Herrschaftsumbruch und Historiographie
Zeitgeschichtsschreibung als Krisenbewältigung bei Alexander von Telese und Falco von Benevent
Markus Krumm
Mit der Gründung des Königreichs Sizilien durch Roger II. († 1154) ist eine ambivalente Meistererzählung verbunden: Einerseits galt das neue Königreich lange Zeit als erster moderner Staat im Mittelalter; andererseits habe eben dieser Staat konsequent die Herausbildung städtischer Kommunen im Süden und somit die Entwicklung der ganzen Region behindert. Dieses Narrativ ist in der jüngeren Forschung vielfach dekonstruiert worden, wirkt aber fort bei der Interpretation der beiden wichtigsten Geschichtswerke, die über die konfliktreiche Gründung des Königreichs berichten: der des Abtes Alexander von Telese und dem des städtischen Richters Falco von Benevent.
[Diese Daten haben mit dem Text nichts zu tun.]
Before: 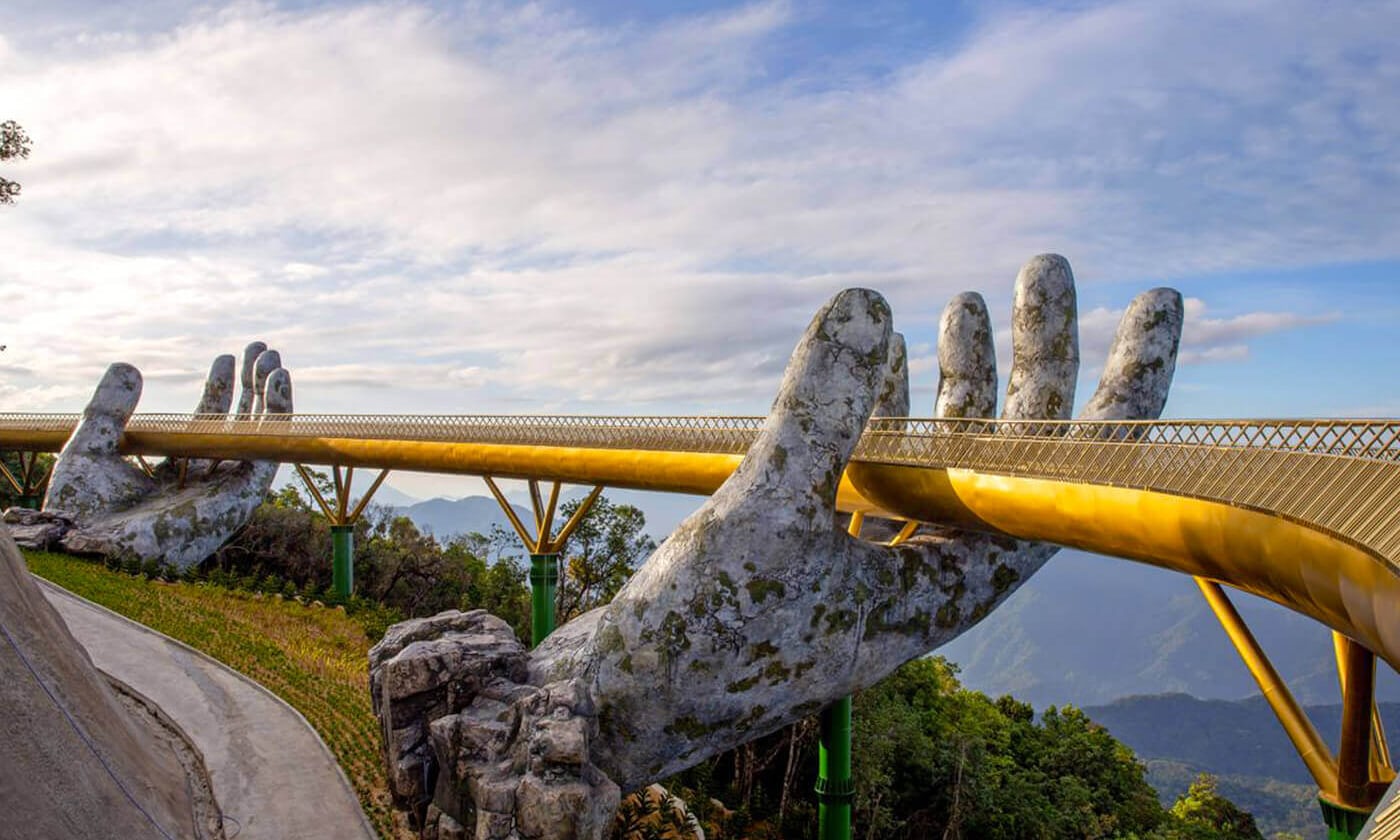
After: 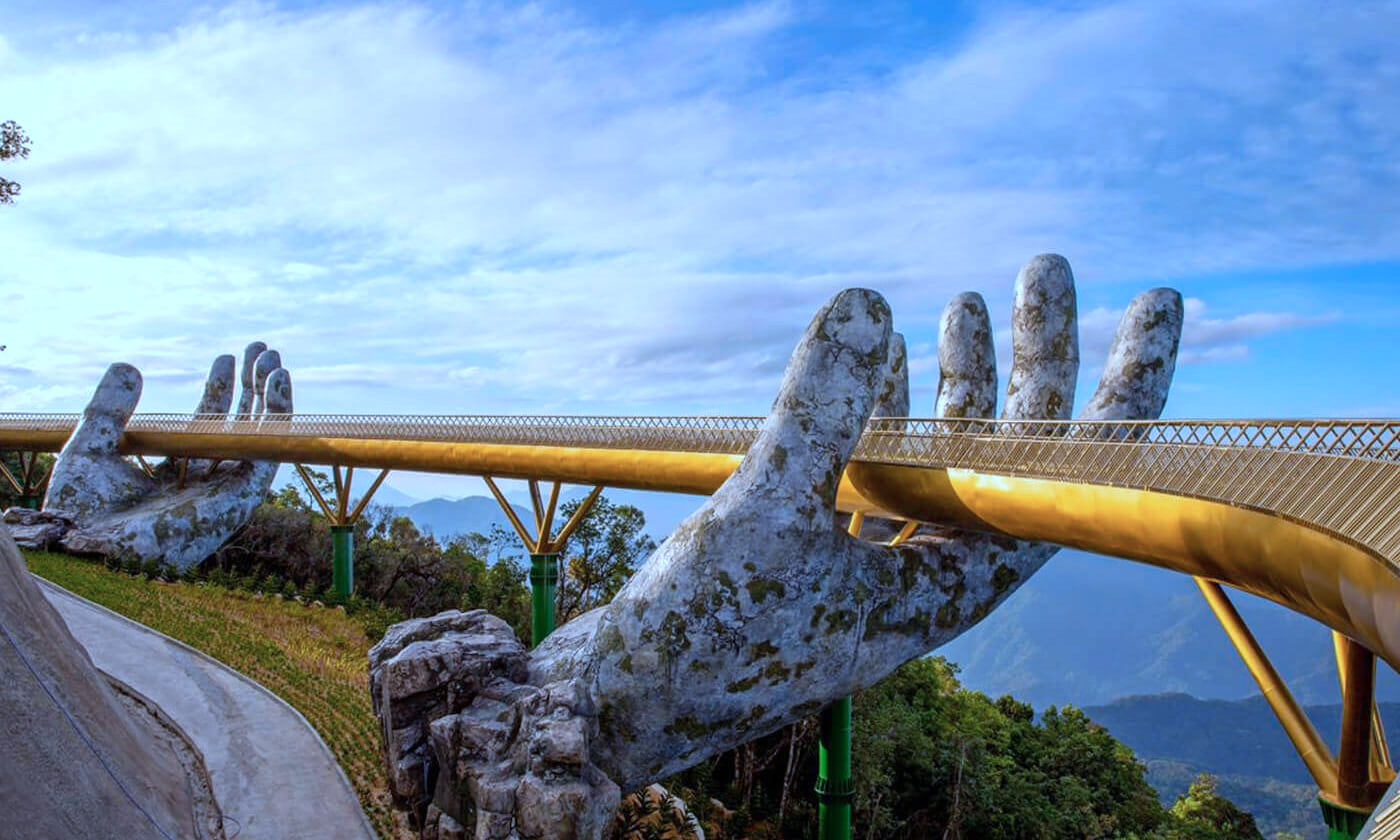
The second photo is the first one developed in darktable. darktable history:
color correction: highlights a* -9.35, highlights b* -23.15
white balance: red 1.004, blue 1.096
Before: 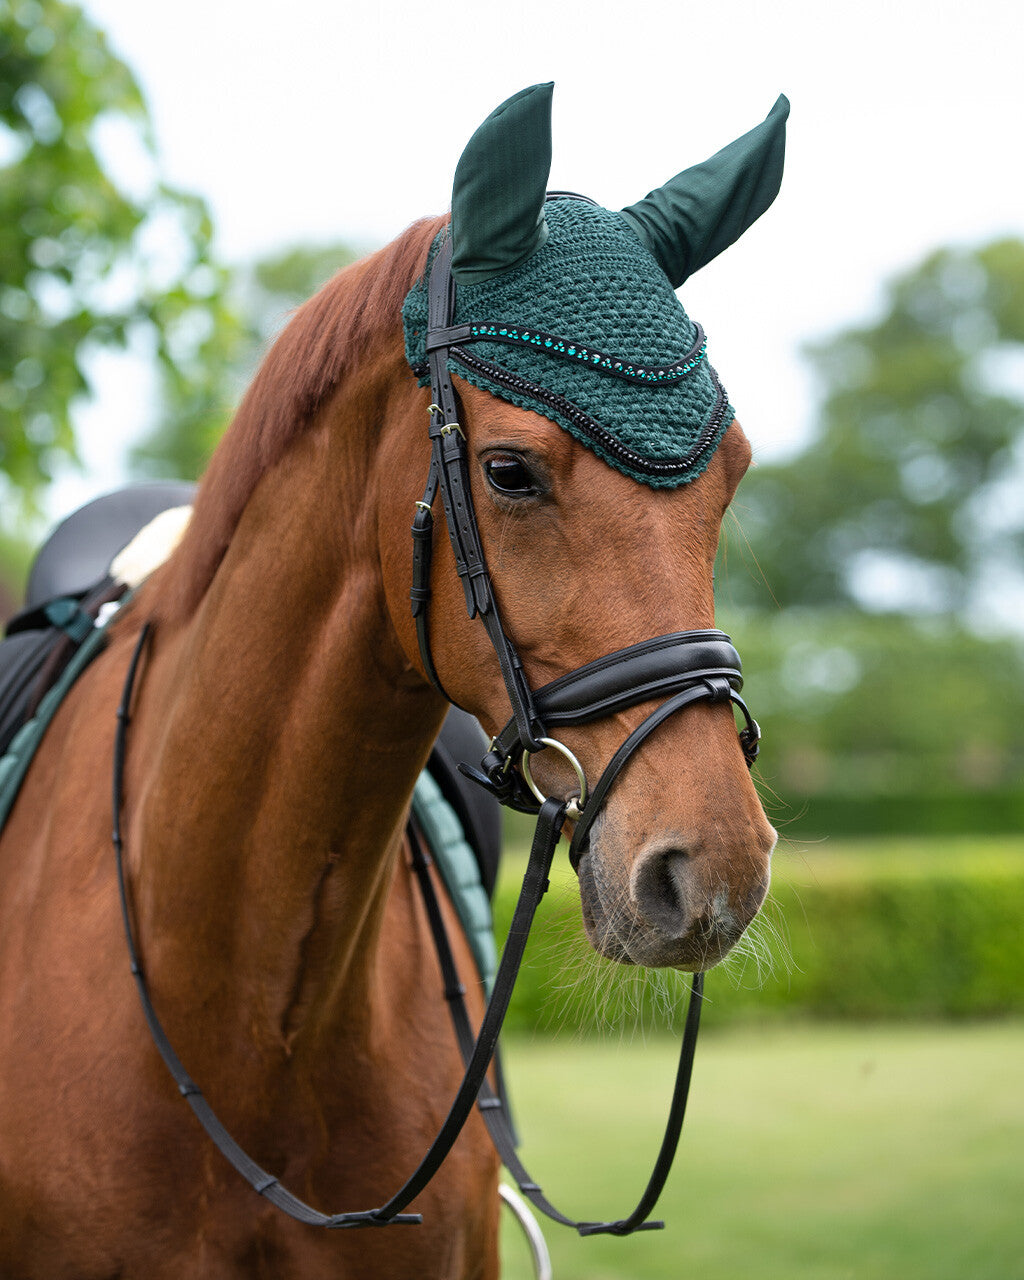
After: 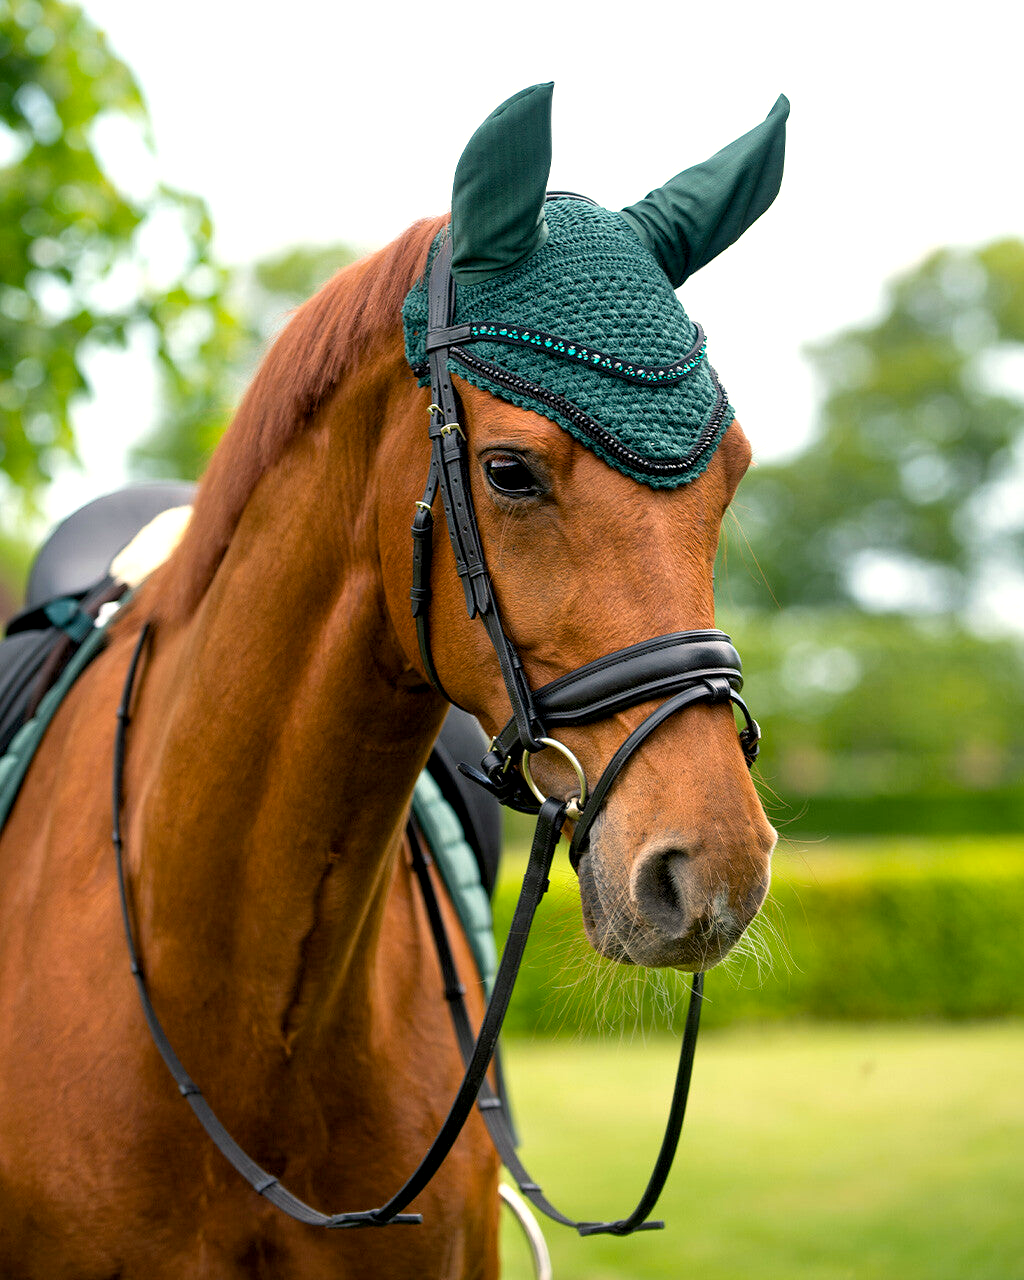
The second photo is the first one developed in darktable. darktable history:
color calibration: x 0.334, y 0.349, temperature 5426 K
levels: levels [0, 0.492, 0.984]
exposure: black level correction 0.001, exposure 0.3 EV, compensate highlight preservation false
color balance rgb: shadows lift › chroma 2%, shadows lift › hue 217.2°, power › hue 60°, highlights gain › chroma 1%, highlights gain › hue 69.6°, global offset › luminance -0.5%, perceptual saturation grading › global saturation 15%, global vibrance 15%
Beide Texte werden bis heute als paradigmatisch für die „zwei Italien“ wahrgenommen, der eine als Hofgeschichtsschreibung, der andere als repräsentatives Zeugnis einer kommunalen Sicht auf den tyrannischen König. In der vorliegenden Studie werden die beiden Werke erstmals konsequent aus der Perspektive ihrer lokalen Entstehungskontexte und im Hinblick auf ihre jeweilige pragmatische Funktion analysiert. Im Ergebnis werden die beiden Autoren als historische Akteure greifbar, die sich keineswegs so eindeutig zuordnen lassen, wie bisher angenommen.